Tugas
Cetak persis bagian teks di bawah tentang es yang mengapung, mulai dari "Hal ini sebenarnya" sampai dengan "gak akan selamat.".

Kutipan sumber
* * * * * * * * *
Skip to main content

Kenapa es batu ngambang di air padahal es itu air juga?

Kenapa es batu ngambang di air padahal es itu air juga?

Kalau kamu lempar es batu ke segelas air, pasti es-nya ngambang di permukaan. Padahal es itu cuma air yang dibekukan — molekulnya tetap H₂O, gak ada yang ditambah atau dikurangi. Kok bisa jadinya lebih ringan?

Jawabannya ada di susunan molekulnya. Air cair itu molekul-molekulnya bebas bergerak, saling berdekatan dan saling geser. Tapi saat air mulai membeku, molekul-molekul mulai tersusun rapi membentuk struktur kristal berbentuk heksagonal (segi enam). Susunan ini justru bikin jarak antar-molekul jadi lebih renggang dibanding saat masih cair. Alhasil, volume es lebih besar dari volume air cair dengan massa yang sama — atau dengan kata lain, densitas (massa jenis) es jadi lebih kecil.

Secara angka, densitas air cair sekitar 1.000 kg/m³, sementara es cuma sekitar 917 kg/m³ — lebih ringan sekitar 9%. Karena lebih ringan, es mengapung di atas air mengikuti hukum Archimedes: benda yang densitasnya lebih rendah dari cairan tempatnya berada akan terdorong naik ke permukaan.

Hal ini sebenarnya cukup istimewa. Sebagian besar zat di alam semesta itu kalau dibekukan justru jadi lebih berat (lebih padat) dari bentuk cairnya. Air adalah pengecualian langka. Dan keajaiban ini punya dampak besar: danau dan laut di daerah dingin membentuk lapisan es di permukaan, yang justru melindungi kehidupan air di bawahnya dari cuaca ekstrem. Kalau es tenggelam, danau bisa membeku dari dasar ke atas — dan ikan-ikan gak akan selamat.
* * * * * * * * *
Informasi ditampilkan
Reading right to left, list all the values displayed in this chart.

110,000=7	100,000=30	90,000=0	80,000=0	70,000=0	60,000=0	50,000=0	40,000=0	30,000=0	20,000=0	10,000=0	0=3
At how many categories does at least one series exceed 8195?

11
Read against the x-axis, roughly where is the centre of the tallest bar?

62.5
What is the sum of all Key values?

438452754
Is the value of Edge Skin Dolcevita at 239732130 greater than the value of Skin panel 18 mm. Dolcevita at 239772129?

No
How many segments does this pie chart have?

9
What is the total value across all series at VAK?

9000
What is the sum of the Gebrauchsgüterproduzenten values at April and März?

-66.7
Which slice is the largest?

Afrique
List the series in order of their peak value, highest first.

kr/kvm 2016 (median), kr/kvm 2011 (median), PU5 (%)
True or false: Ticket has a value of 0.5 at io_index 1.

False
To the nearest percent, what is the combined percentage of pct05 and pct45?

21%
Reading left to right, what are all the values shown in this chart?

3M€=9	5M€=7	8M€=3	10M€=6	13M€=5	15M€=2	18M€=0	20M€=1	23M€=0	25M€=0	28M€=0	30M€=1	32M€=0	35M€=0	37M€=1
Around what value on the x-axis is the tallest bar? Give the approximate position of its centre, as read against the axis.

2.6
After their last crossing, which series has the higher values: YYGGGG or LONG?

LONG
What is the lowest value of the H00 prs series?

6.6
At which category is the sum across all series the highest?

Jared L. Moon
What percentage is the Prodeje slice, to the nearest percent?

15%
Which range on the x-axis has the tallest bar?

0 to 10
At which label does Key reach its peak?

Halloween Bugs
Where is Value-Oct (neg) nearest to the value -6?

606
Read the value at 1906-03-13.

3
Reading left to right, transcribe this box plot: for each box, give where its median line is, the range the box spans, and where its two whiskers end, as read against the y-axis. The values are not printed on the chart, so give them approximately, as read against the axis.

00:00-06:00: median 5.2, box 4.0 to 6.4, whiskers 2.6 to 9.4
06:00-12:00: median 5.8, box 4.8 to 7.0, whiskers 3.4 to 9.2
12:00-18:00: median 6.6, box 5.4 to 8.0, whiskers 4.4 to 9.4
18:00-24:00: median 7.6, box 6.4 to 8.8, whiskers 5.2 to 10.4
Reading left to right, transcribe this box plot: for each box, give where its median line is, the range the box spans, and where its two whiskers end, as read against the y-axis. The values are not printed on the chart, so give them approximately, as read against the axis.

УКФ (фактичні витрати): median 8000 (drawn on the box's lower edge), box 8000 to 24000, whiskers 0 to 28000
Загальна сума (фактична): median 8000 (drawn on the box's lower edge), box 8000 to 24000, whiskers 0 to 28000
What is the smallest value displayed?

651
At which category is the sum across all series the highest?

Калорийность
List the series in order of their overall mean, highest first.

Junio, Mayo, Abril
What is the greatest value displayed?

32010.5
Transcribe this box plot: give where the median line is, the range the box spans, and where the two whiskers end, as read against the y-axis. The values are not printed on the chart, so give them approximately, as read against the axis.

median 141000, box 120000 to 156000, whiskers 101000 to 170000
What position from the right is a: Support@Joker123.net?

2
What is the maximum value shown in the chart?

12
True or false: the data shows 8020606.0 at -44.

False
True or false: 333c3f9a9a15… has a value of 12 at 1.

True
* * * * * * * * *
Latihan selesai
Hal ini sebenarnya cukup istimewa. Sebagian besar zat di alam semesta itu kalau dibekukan justru jadi lebih berat (lebih padat) dari bentuk cairnya. Air adalah pengecualian langka. Dan keajaiban ini punya dampak besar: danau dan laut di daerah dingin membentuk lapisan es di permukaan, yang justru melindungi kehidupan air di bawahnya dari cuaca ekstrem. Kalau es tenggelam, danau bisa membeku dari dasar ke atas — dan ikan-ikan gak akan selamat.